What the exercise asks: Please count the lines in the items below that contain the string "watch", and give only that number.

Exercise inputs:

◆ ◆ ◆ ◆

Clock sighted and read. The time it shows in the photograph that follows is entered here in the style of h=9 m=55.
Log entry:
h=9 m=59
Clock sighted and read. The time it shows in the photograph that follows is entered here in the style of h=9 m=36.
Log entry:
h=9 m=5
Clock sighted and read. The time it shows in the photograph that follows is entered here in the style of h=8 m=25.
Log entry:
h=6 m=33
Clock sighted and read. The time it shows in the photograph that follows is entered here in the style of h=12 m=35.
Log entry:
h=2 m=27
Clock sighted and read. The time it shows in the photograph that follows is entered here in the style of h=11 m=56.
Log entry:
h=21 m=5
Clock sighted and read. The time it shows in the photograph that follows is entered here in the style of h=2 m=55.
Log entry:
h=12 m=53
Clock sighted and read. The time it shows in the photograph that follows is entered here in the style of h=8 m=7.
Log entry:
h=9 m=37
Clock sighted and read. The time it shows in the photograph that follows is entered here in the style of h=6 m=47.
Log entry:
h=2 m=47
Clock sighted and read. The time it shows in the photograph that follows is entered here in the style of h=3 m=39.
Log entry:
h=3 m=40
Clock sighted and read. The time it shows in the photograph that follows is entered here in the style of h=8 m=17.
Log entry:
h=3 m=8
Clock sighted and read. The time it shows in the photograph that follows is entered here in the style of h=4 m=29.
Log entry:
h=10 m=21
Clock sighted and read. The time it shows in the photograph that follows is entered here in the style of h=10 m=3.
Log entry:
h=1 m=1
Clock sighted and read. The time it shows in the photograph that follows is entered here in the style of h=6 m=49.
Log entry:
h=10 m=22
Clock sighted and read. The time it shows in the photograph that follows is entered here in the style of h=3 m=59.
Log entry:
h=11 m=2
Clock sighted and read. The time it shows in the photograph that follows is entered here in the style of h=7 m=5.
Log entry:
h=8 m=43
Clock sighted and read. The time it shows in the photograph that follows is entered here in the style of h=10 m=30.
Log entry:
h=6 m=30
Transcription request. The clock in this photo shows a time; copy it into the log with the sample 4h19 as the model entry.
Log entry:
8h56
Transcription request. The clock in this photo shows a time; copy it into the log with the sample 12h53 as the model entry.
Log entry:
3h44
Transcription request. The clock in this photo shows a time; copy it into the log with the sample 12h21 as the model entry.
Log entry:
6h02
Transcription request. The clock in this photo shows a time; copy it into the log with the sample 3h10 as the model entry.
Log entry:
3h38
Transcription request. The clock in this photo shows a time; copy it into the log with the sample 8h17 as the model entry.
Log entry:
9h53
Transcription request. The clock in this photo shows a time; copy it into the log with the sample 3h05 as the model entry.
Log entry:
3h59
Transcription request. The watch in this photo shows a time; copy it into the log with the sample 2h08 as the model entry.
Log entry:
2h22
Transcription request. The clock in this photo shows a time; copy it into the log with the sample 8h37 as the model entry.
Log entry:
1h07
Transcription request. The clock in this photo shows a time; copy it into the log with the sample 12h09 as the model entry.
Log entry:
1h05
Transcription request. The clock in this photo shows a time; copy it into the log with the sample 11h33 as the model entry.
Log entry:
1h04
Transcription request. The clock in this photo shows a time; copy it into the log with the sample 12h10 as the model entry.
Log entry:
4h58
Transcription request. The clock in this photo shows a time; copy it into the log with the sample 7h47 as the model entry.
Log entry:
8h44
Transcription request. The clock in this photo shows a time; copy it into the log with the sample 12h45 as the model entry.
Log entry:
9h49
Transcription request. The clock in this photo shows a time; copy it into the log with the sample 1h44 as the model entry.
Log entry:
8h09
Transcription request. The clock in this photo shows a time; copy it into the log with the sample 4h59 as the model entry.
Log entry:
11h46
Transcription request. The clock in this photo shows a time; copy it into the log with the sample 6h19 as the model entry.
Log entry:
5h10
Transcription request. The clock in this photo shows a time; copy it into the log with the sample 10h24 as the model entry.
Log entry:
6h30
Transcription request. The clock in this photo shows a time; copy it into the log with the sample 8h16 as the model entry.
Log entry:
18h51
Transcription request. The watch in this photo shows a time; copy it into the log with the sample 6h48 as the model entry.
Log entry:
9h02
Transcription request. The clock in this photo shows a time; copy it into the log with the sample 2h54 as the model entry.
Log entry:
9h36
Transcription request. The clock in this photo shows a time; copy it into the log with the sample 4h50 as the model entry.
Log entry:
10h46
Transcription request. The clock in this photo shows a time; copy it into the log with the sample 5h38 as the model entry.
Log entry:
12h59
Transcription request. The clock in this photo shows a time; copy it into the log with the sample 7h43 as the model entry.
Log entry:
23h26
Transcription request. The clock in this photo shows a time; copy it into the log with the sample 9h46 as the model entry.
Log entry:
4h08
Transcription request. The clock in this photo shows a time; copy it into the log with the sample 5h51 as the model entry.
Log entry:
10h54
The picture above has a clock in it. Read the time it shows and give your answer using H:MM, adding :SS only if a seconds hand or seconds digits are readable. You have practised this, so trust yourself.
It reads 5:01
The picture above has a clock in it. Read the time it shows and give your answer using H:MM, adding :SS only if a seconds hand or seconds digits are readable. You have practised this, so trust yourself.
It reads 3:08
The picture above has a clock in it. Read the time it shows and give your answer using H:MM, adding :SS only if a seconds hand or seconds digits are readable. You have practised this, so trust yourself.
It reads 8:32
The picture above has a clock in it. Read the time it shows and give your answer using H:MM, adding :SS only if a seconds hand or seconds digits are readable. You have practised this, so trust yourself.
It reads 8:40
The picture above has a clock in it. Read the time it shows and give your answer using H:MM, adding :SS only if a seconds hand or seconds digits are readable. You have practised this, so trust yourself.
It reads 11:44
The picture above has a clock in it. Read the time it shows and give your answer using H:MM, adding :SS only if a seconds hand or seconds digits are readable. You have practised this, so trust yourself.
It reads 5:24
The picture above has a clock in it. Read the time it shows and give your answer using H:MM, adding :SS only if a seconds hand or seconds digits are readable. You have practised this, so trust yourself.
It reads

◆ ◆ ◆ ◆

Result of the exercise: 2